Improvvisamente lo sguardo della signora Otis cadde su una macchia rosso opaco sul pavimento, proprio accanto al caminetto e, non capendo di cosa si trattasse, disse alla signora Umney: «Credo che laggiù sia stato versato qualcosa».
«Sì, signora – replicò la vecchia governante a bassa voce, – vi è stato versato del sangue».
«Che orrore! – gridò la signora Otis – Non voglio vedere macchie di sangue in salotto.

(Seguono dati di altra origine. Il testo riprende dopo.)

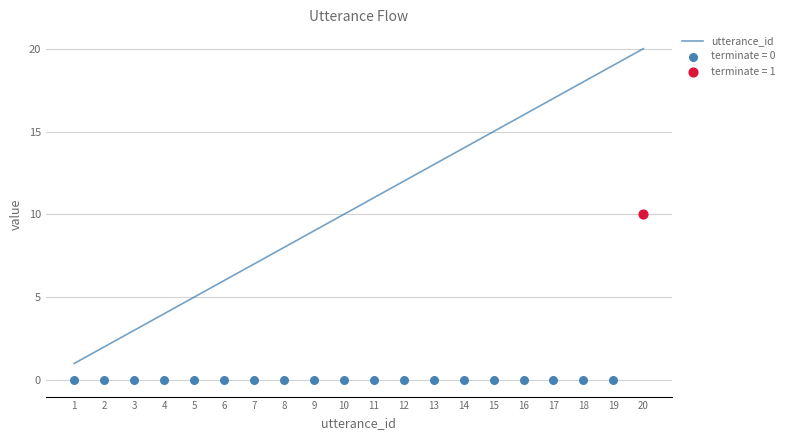

What is the change in value from 14 to 19?

+5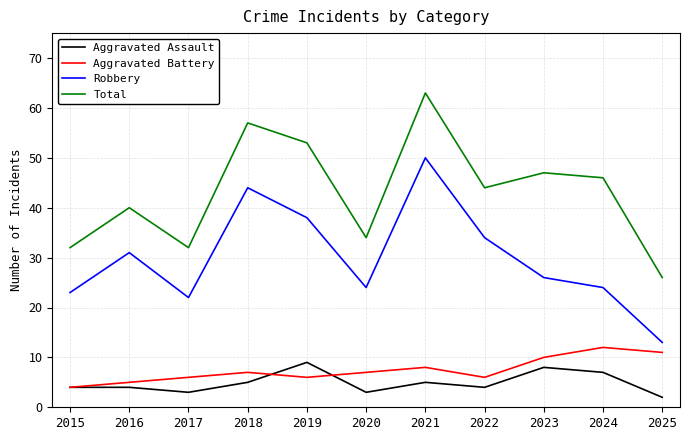

The value of Robbery at 2025 is 13. True or false?

True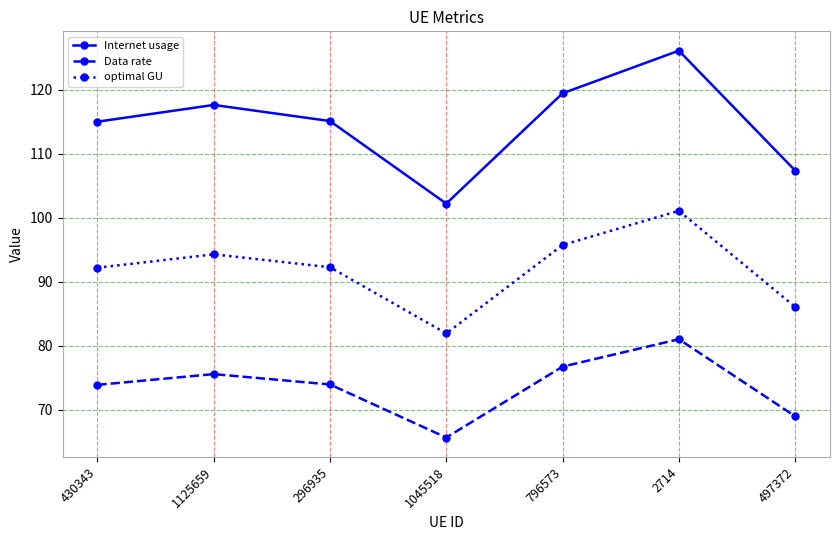

How many lines are shown in the chart?

3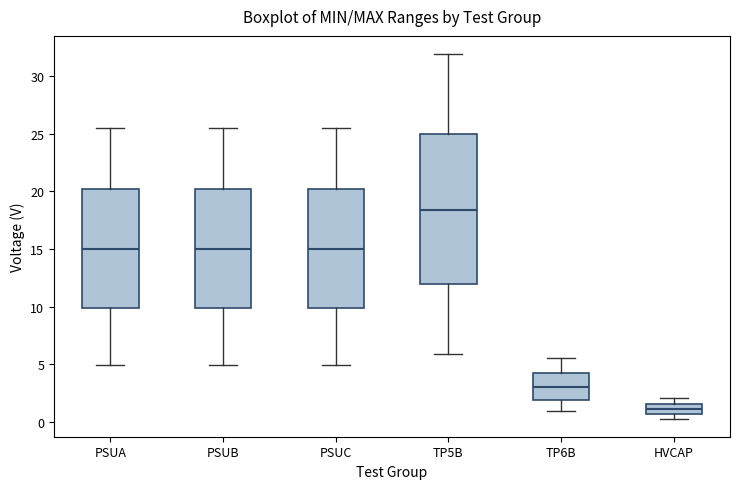

Reading left to right, transcribe this box plot: for each box, give where its median line is, the range the box spans, and where its two whiskers end, as read against the y-axis. The values are not printed on the chart, so give them approximately, as read against the axis.

PSUA: median 15.0, box 10.0 to 20.0, whiskers 5.0 to 25.5
PSUB: median 15.0, box 10.0 to 20.0, whiskers 5.0 to 25.5
PSUC: median 15.0, box 10.0 to 20.0, whiskers 5.0 to 25.5
TP5B: median 18.5, box 12.0 to 25.0, whiskers 6.0 to 32.0
TP6B: median 3.0, box 2.0 to 4.0, whiskers 1.0 to 5.5
HVCAP: median 1.0, box 0.5 to 1.5, whiskers 0.5 (just below the box's lower edge) to 2.0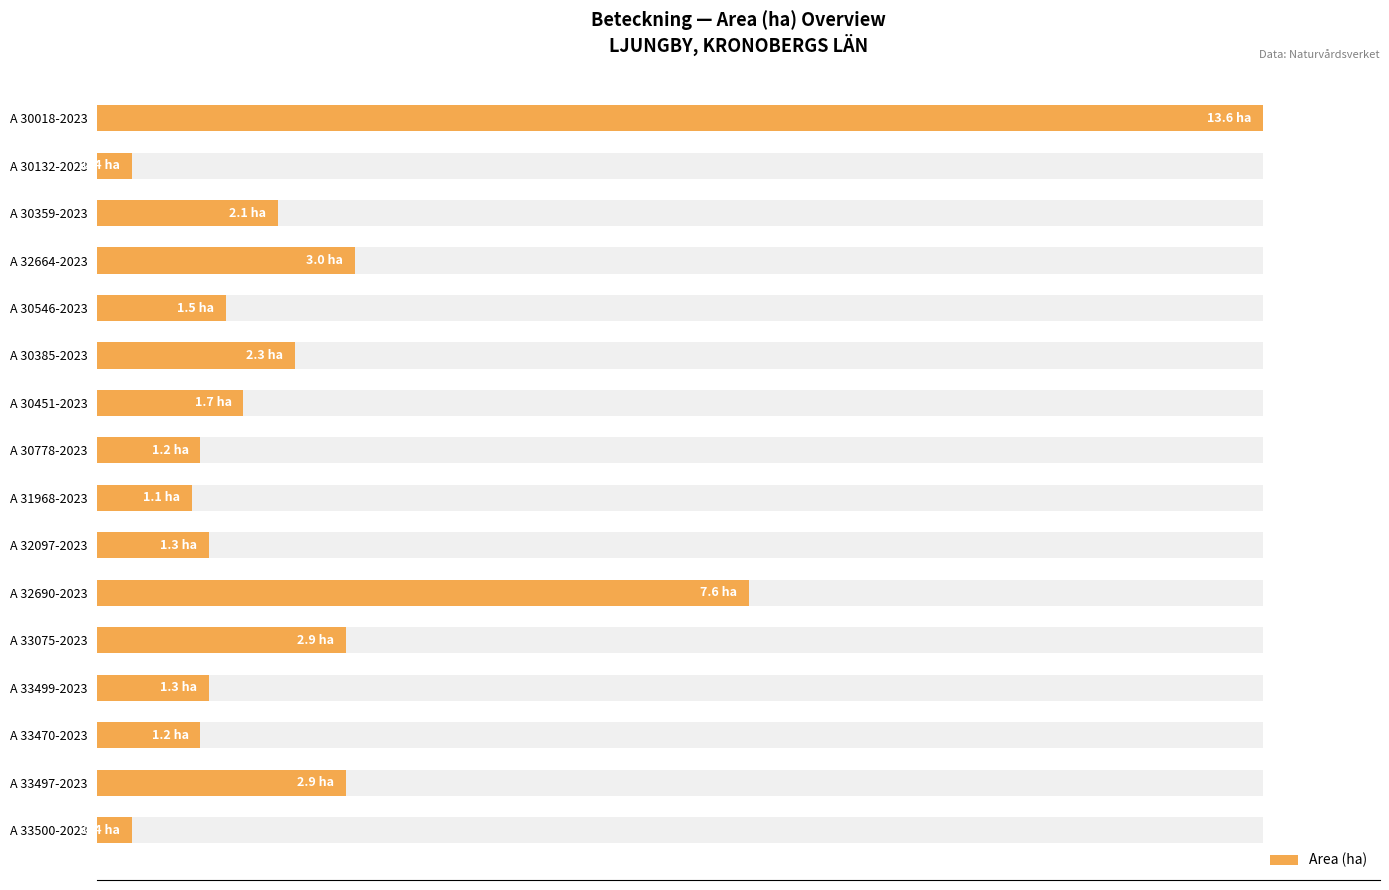

True or false: the data shows 16.0 at A 33499-2023.

False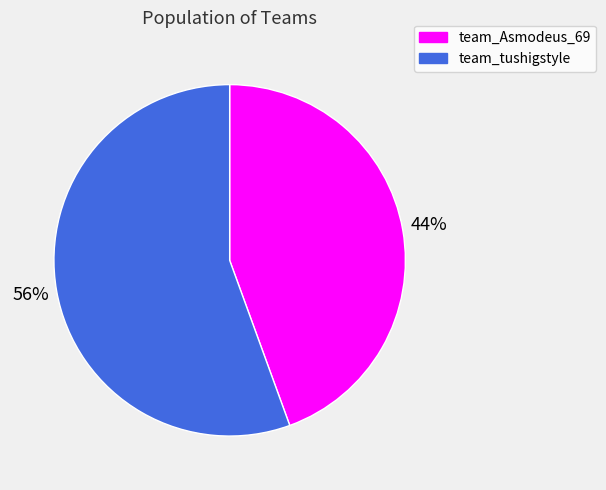

Is it true that team_Asmodeus_69 is 55% of the pie?

False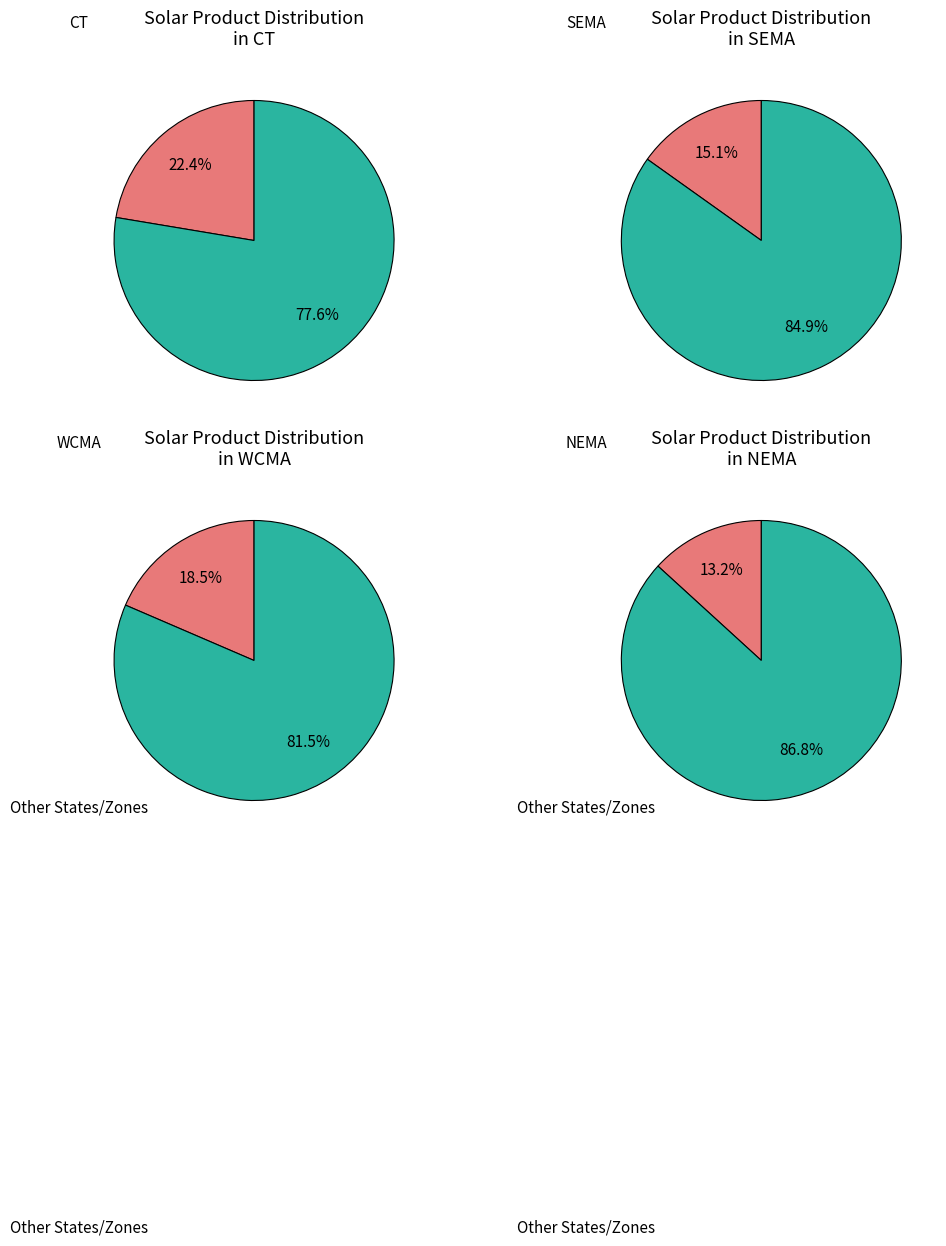

How many segments does this pie chart have?

8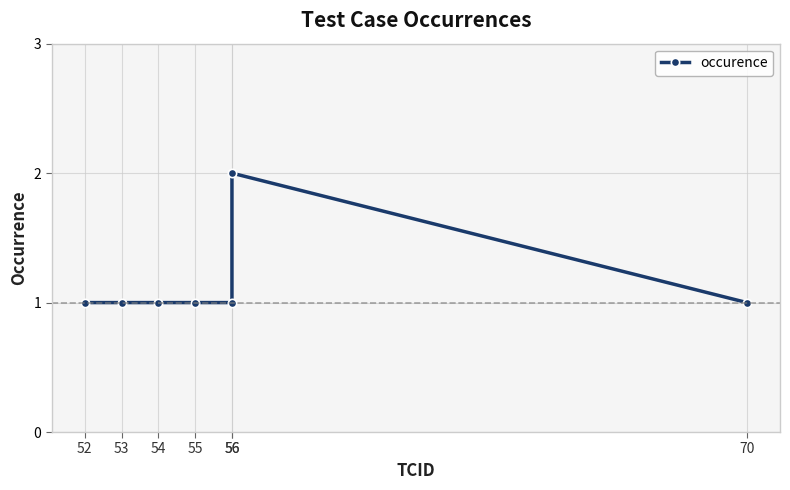

What is the average value?

1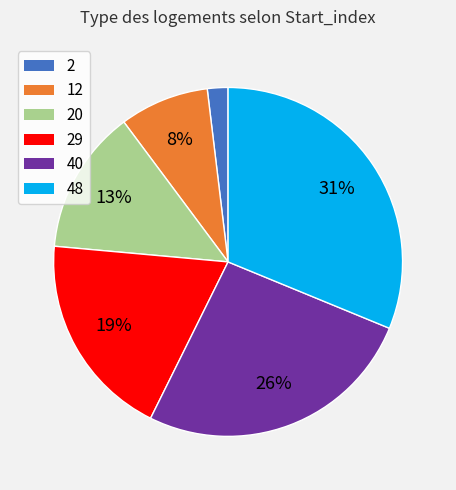

Count the number of slices in the pie.

6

Deve essere pulita immediatamente».
L’anziana donna sorrise e rispose con la stessa voce bassa: «È il sangue di Lady Eleanore de Canterville, che fu uccisa in quel punto preciso dal marito, sir Simon de Canterville, nel 1575. Sir Simon le sopravvisse nove anni e sparì, improvvisamente, in circostanze alquanto misteriose. Il
suo corpo non fu mai ritrovato, ma il suo spirito peccatore infesta ancora ininterrottamente la tenuta. La macchia di sangue è stata molto ammirata dai turisti e da molti altri, e non può essere cancellata».
«Questa è un’assurdità! – gridò Washington Otis – l’impareggiabile “Super-smacchiatore e Detergente Pinkerton” la farà sparire in pochissimo tempo» e, prima che la governante terrorizzata potesse interferire, il giovane s’era piegato sulle ginocchia e aveva preso a strofinare rapidamente il pavimento con un bastoncino che ricordava un cosmetico nero.
Di lì a poco non si vedeva più alcuna traccia di sangue.
«Sapevo che Pinkerton ce l’avrebbe fatta» esclamò trionfante, mentre volgeva con soddisfazione lo sguardo d’intorno; ma non ebbe il tempo di pronunciare queste parole che un terribile lampo illuminò la stanza scura, il rumore del tuono li fece balzare tutti in piedi e la signora Umney cadde a terra svenuta.
«Che clima mostruoso – disse con calma l’ambasciatore americano, accendendosi un lungo sigaro – credo che il vecchio paese sia talmente sovrappopolato da non aver abbastanza tempo decente per tutti. Io sono sempre stato dell’opinione che l’emigrazione sia la sola possibilità per l’Inghilterra».
«Mio caro Hiram – esclamò la signora Otis, – che possiamo fare con una donna che sviene?».
«La puniamo come chi rompe le stoviglie – rispose l’ambasciatore, – così non sverrà più».
Un attimo dopo la signora Umney rinvenne. Non c’era dubbio, comunque, che la vecchia fosse rimasta sconvolta e, con tono austero, avvertì il signor Otis di guardarsi da una sventura che sarebbe certamente accaduta in quella casa.
«Ho visto tante cose strane con questi miei occhi, signore – lo avvertì la donna – cose tali da far drizzare i capelli a qualsiasi cristiano, e ho trascorso molte e molte notti senza poter chiudere occhio per i fatti tremendi che avvengono in questa casa».
Il signor Otis e sua moglie cercarono di tranquillizzare quell’anima buona, assicurandole che essi non temevano i fantasmi, ma la vecchia, dopo aver invocato la benedizione della Provvidenza sui nuovi padroni e aver contrattato un adeguamento del salario, si rifugiò in camera sua.